**WHAT IS BEING ASKED**: For the data below, give again exactly the lines from the one containing "hfov_deg: 44.6" through the one containing "exposure_s: 1/125", both ends included, and no others.

[STORED DATA — start]

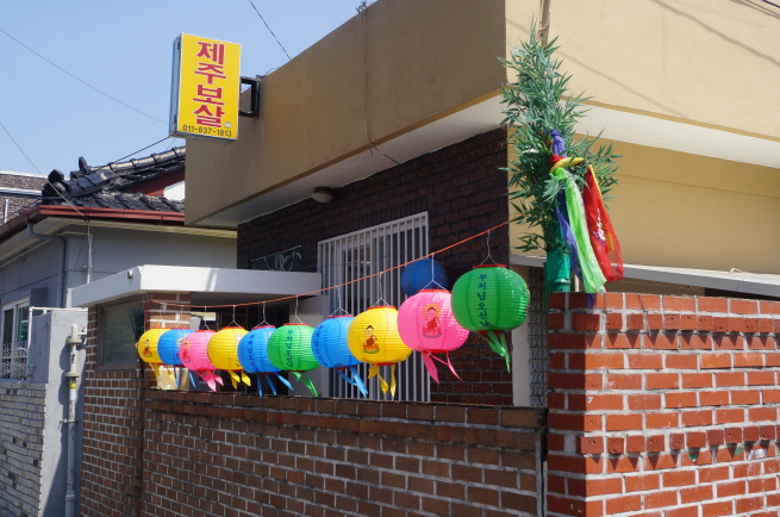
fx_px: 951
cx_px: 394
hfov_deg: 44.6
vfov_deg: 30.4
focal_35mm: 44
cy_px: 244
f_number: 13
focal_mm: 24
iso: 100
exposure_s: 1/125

[STORED DATA — finish]
[STORED DATA — start]

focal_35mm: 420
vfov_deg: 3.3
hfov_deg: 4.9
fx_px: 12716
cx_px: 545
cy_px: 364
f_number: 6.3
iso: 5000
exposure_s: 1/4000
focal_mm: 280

[STORED DATA — finish]

**RESPONSE**:
hfov_deg: 44.6
vfov_deg: 30.4
focal_35mm: 44
cy_px: 244
f_number: 13
focal_mm: 24
iso: 100
exposure_s: 1/125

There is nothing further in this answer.